- **PROBLEM 1**
Reproduce the OSGi thread from the words "[1]  https://g" through the words "the tika-parsers module.", substituting "restructuring" for "refactoring".

- **EXCERPTED TEXT**
○ ○ ○ ○ ○ ○ ○
You are viewing a plain text version of this content. The canonical link for it is here.
Posted to dev@tika.apache.org by Bob Paulin <bo...@bobpaulin.com> on 2020/08/27 02:24:18 UTC

OSGi support in Tika 2.0

Hi,

I wanted to discuss OSGi support in Tika 2.0.  My current thought is to
start with the minimum support which is to add bundle packaging to each
of the modules [1].  This will make the bundles usable is OSGi but will
leave users on there own for putting the right dependencies together for
usage.  From there we either stop or we can choose from a few different
options:

1) Tika Bundle

 This is an all encompassing uber jar with all the parsers and
dependencies we can legally get away with shipping with an Apache license.

Pros

Low bar to entry for novice OSGi users

Already exists in Tika 1.x

Cons

Difficult to maintain (very complicated maven-bundle-plugin config). 
This has broken in several releases leaving it unusable.


2) Tika module convenience bundles

This was part of the early 2.0 POC branch where each module had it's own
tika-bundle with just it's dependencies statically included.

Pros

Less sophisticated maven-bundle-plugin configuration

Low bar for novice OSGi users

Cons

More sub-modules to maintain.


There are of course other options but I think it's important to decide
if either, neither, or both of these options should be considered for
the initial 2.0 release.


- Bob


[1]  https://github.com/apache/tika/pull/344



Re: OSGi support in Tika 2.0

Posted by Tim Allison <ta...@apache.org>.
Bob,

Thank you for taking the lead on this discussion!

tl:dr -- I somewhat prefer tighter modularization at the risk of duplicate
dependencies, too.  The simplicity of higher level bundles might make sense
if we do a slight refactoring of the tika-parsers module.
○ ○ ○ ○ ○ ○ ○
- **SOURCE INFORMATION**
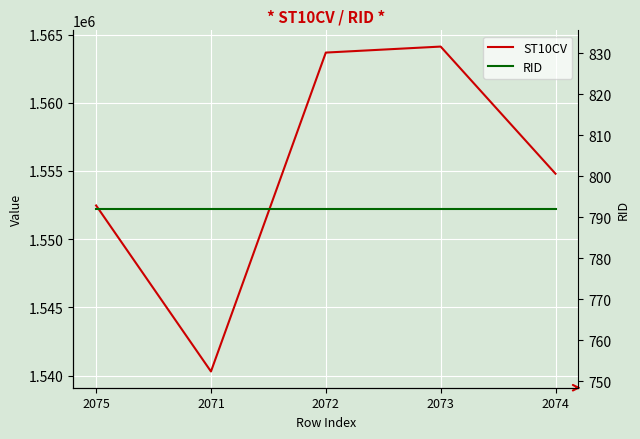

In ST10CV, how many points are higher than both neighbors (excluding endpoints)?

1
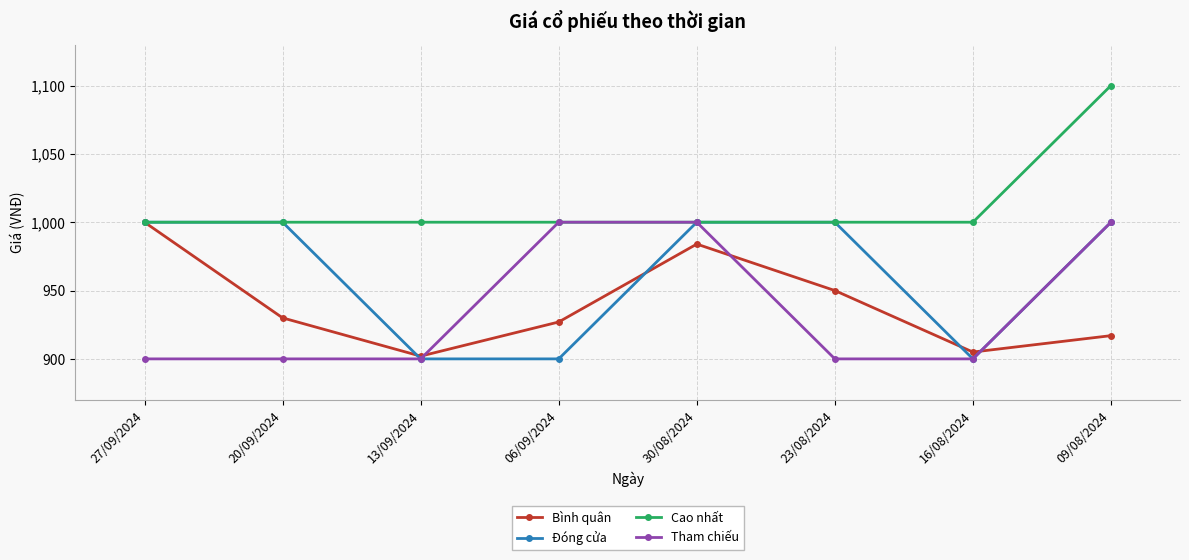

Is it true that Đóng cửa equals 1616 at 13/09/2024?

False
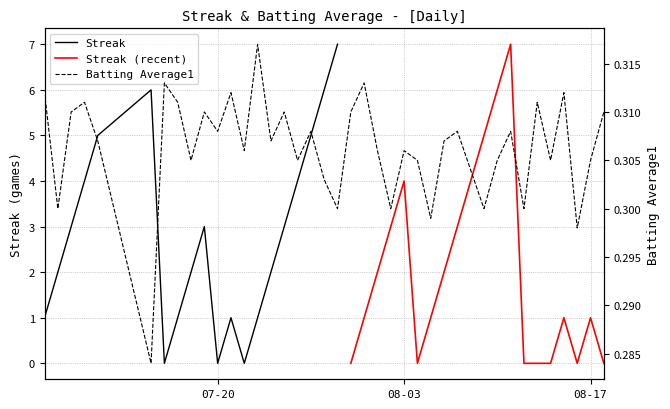

What is the value of the 15th point from the left?

0.3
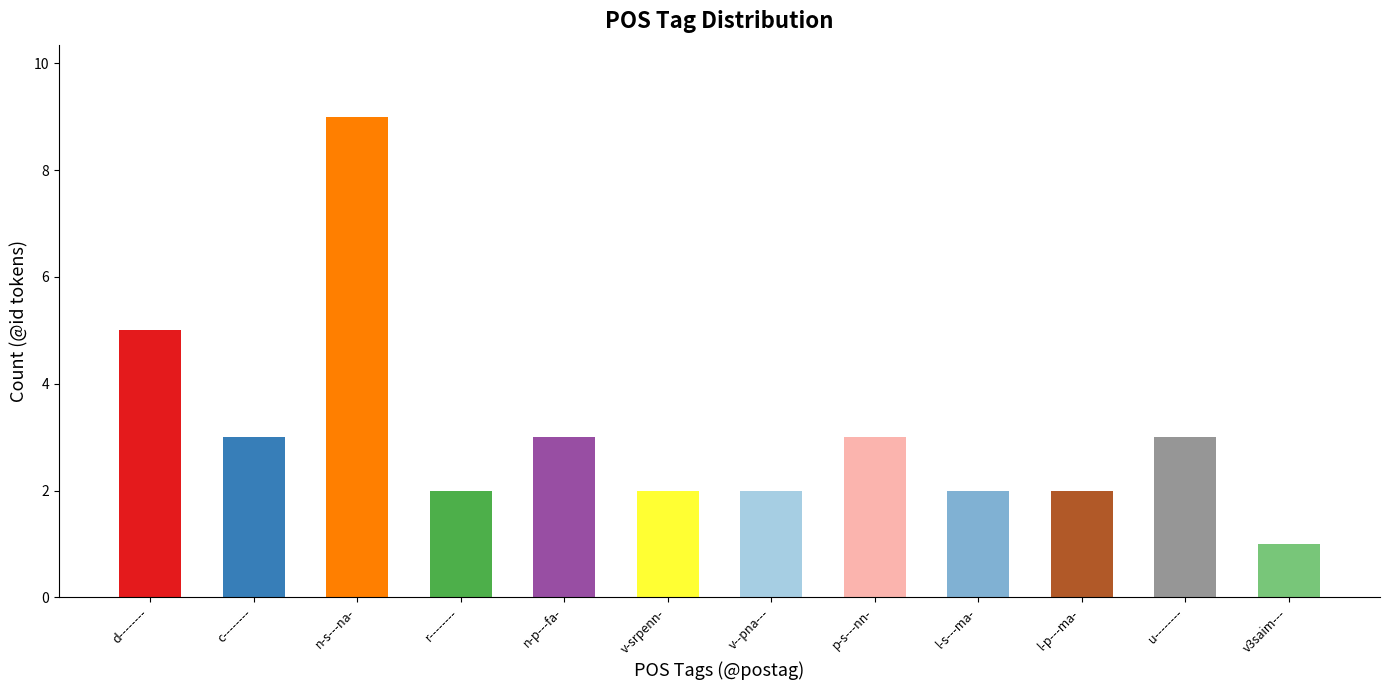

How many data points does each series have?

12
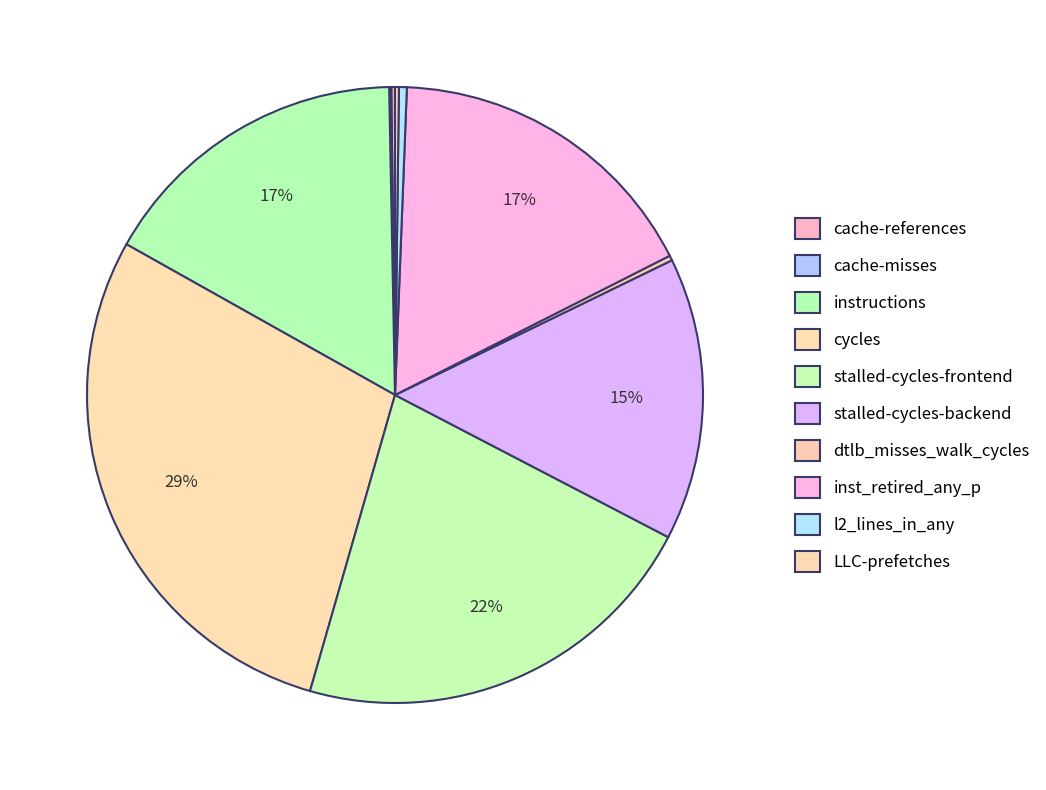

Count the number of slices in the pie.

10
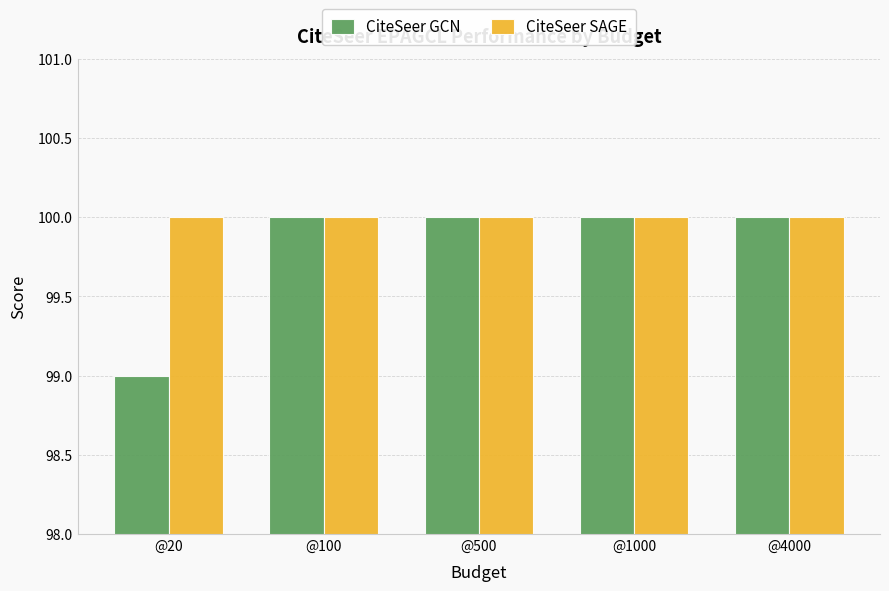

Reading left to right, transcribe all the data shown in this chart.

CiteSeer GCN: @20=99	@100=100	@500=100	@1000=100	@4000=100
CiteSeer SAGE: @20=100	@100=100	@500=100	@1000=100	@4000=100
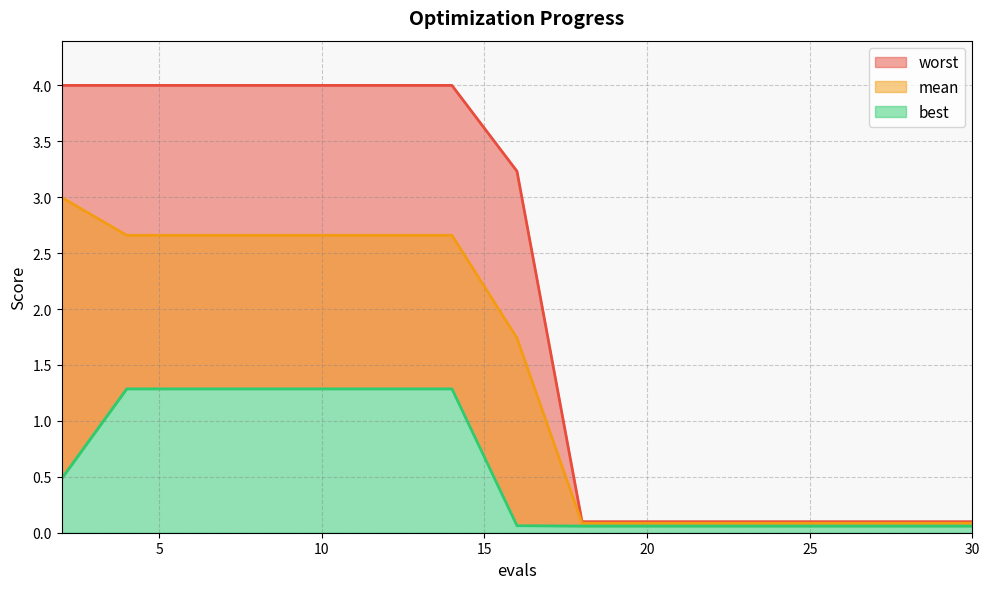

True or false: worst and mean intersect in this chart.

False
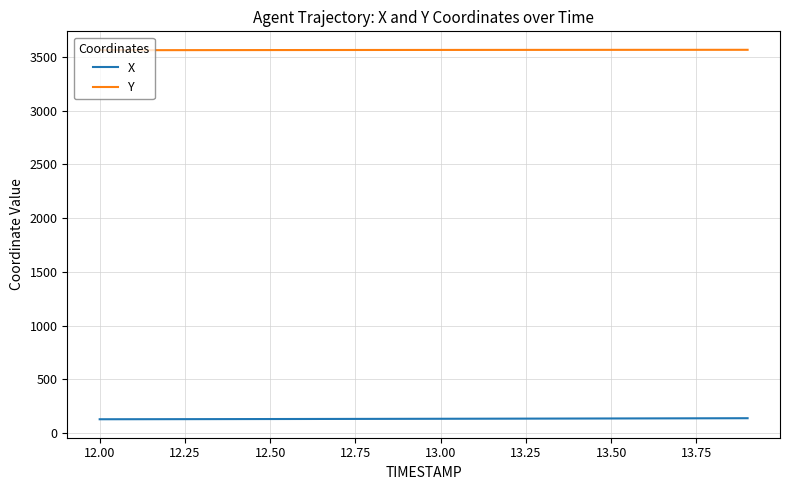

Which series has the largest total across all categories?

Y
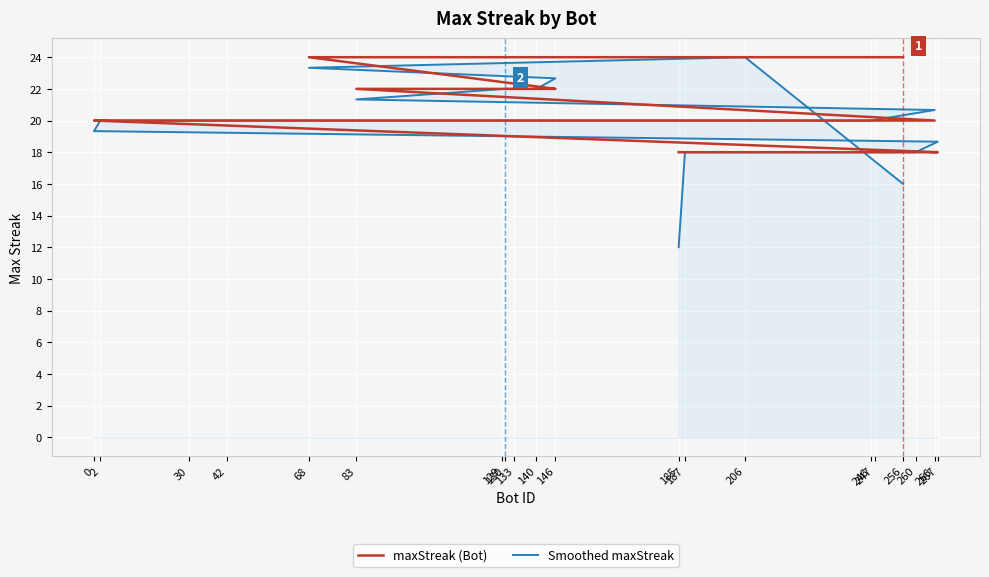

How many lines are shown in the chart?

2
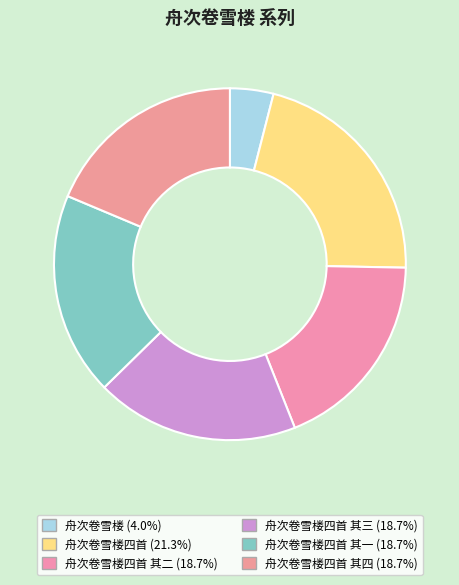

To the nearest percent, what is the difference between the largest and smallest slice percentages?

17%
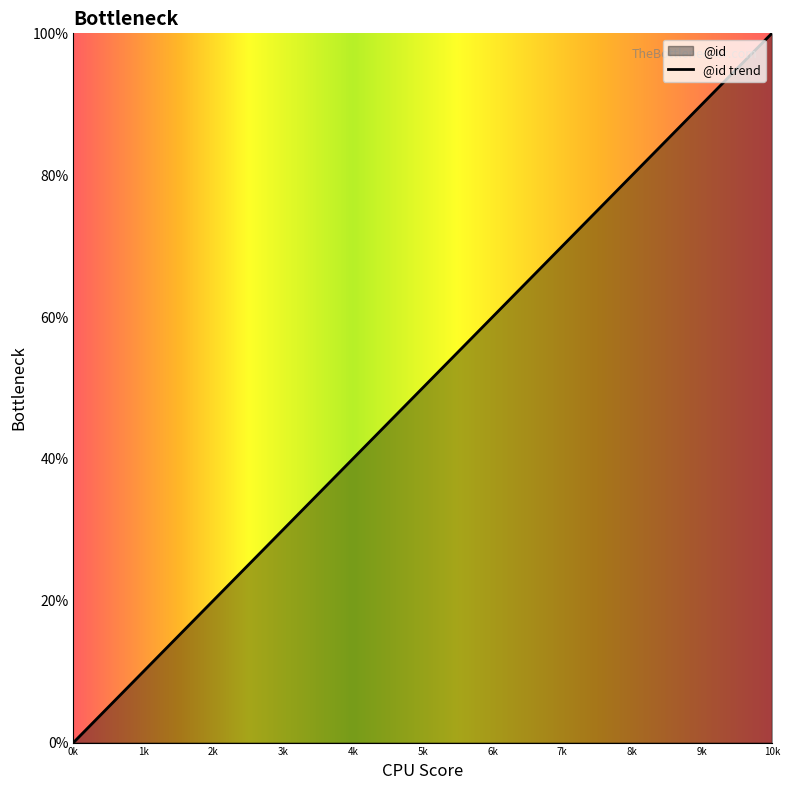

List the labels in order of value, largest first.

10k, 9k, 8k, 7k, 6k, 5k, 4k, 3k, 2k, 1k, 0k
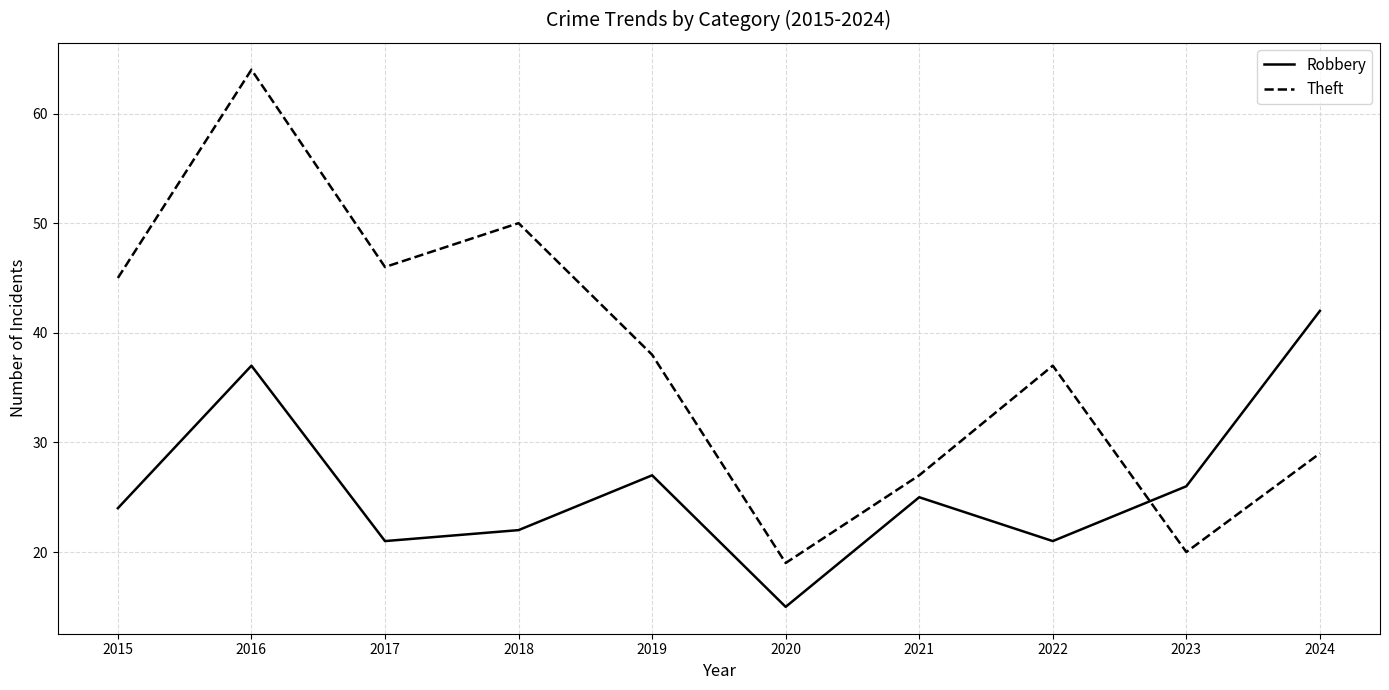

List the series in order of their peak value, lowest first.

Robbery, Theft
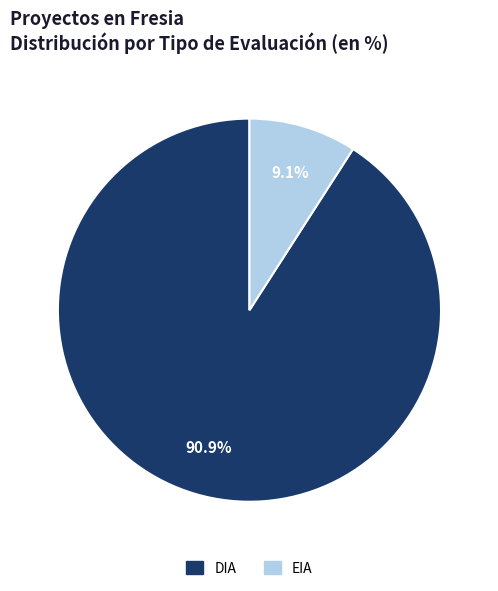

What is the smallest slice in the pie chart?

EIA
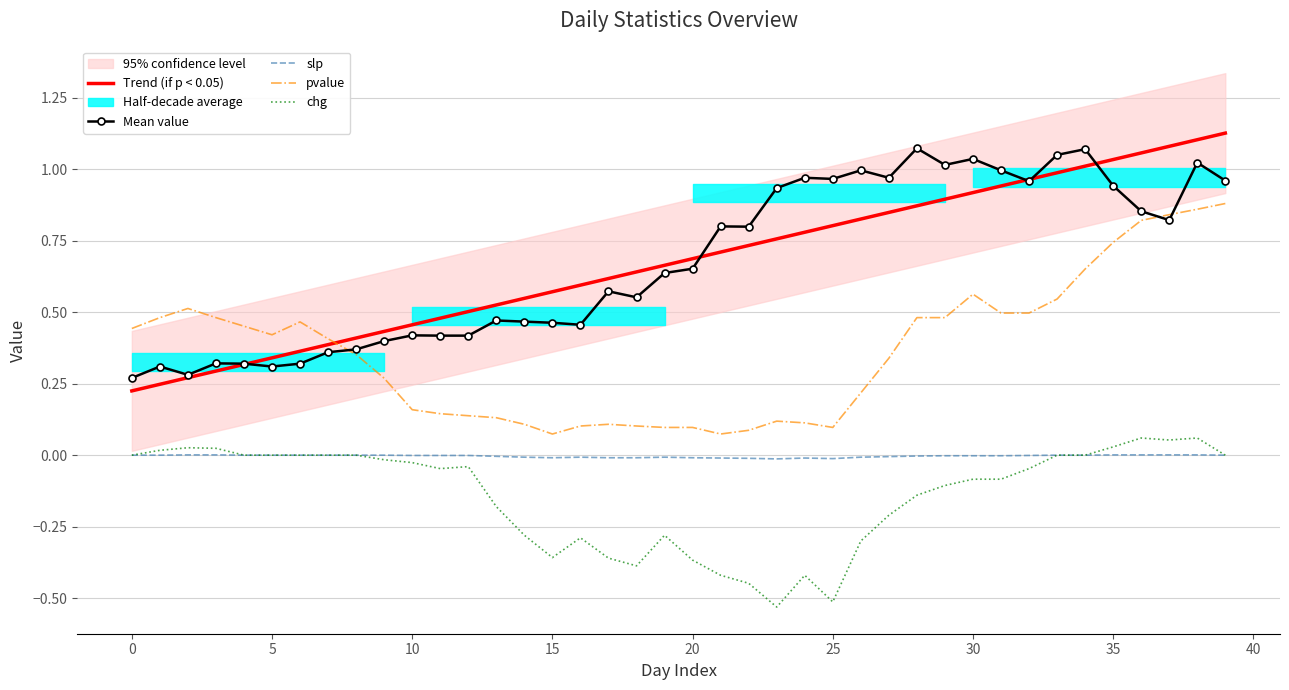

True or false: Trend (if p < 0.05) and pvalue cross at least once.

True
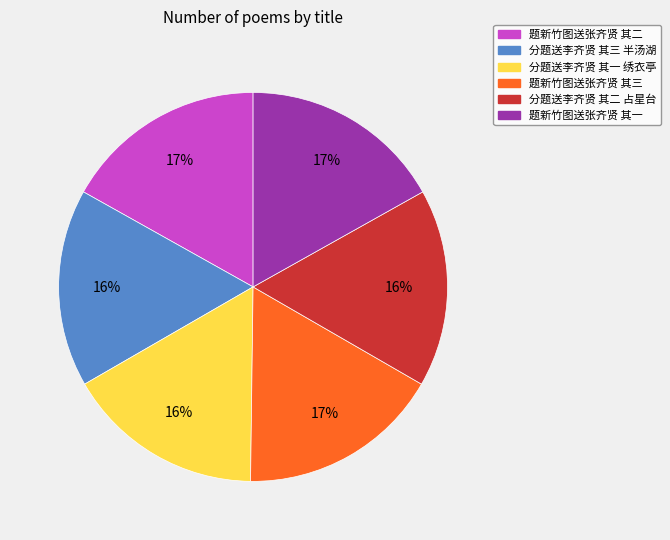

What is the ratio of the value at 分题送李齐贤 其一 绣衣亭 to the value at 分题送李齐贤 其三 半汤湖?

1.0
○ ○ ○ ○ ○ ○ ○
- **PROBLEM 2**
Copy out all the records that appear after the OSGi thread, line for line and exactly as they stand, but leave out the pictures.

- **YOUR RESPONSE 1**
[1]  https://github.com/apache/tika/pull/344



Re: OSGi support in Tika 2.0

Posted by Tim Allison <ta...@apache.org>.
Bob,

Thank you for taking the lead on this discussion!

tl:dr -- I somewhat prefer tighter modularization at the risk of duplicate
dependencies, too.  The simplicity of higher level bundles might make sense
if we do a slight restructuring of the tika-parsers module.

- **YOUR RESPONSE 2**
In ST10CV, how many points are higher than both neighbors (excluding endpoints)?

1

Is it true that Đóng cửa equals 1616 at 13/09/2024?

False

What is the value of the 15th point from the left?

0.3

How many data points does each series have?

12

Count the number of slices in the pie.

10

Reading left to right, transcribe all the data shown in this chart.

CiteSeer GCN: @20=99	@100=100	@500=100	@1000=100	@4000=100
CiteSeer SAGE: @20=100	@100=100	@500=100	@1000=100	@4000=100

True or false: worst and mean intersect in this chart.

False

Which series has the largest total across all categories?

Y

How many lines are shown in the chart?

2

To the nearest percent, what is the difference between the largest and smallest slice percentages?

17%

List the labels in order of value, largest first.

10k, 9k, 8k, 7k, 6k, 5k, 4k, 3k, 2k, 1k, 0k

List the series in order of their peak value, lowest first.

Robbery, Theft

What is the smallest slice in the pie chart?

EIA

True or false: Trend (if p < 0.05) and pvalue cross at least once.

True

What is the ratio of the value at 分题送李齐贤 其一 绣衣亭 to the value at 分题送李齐贤 其三 半汤湖?

1.0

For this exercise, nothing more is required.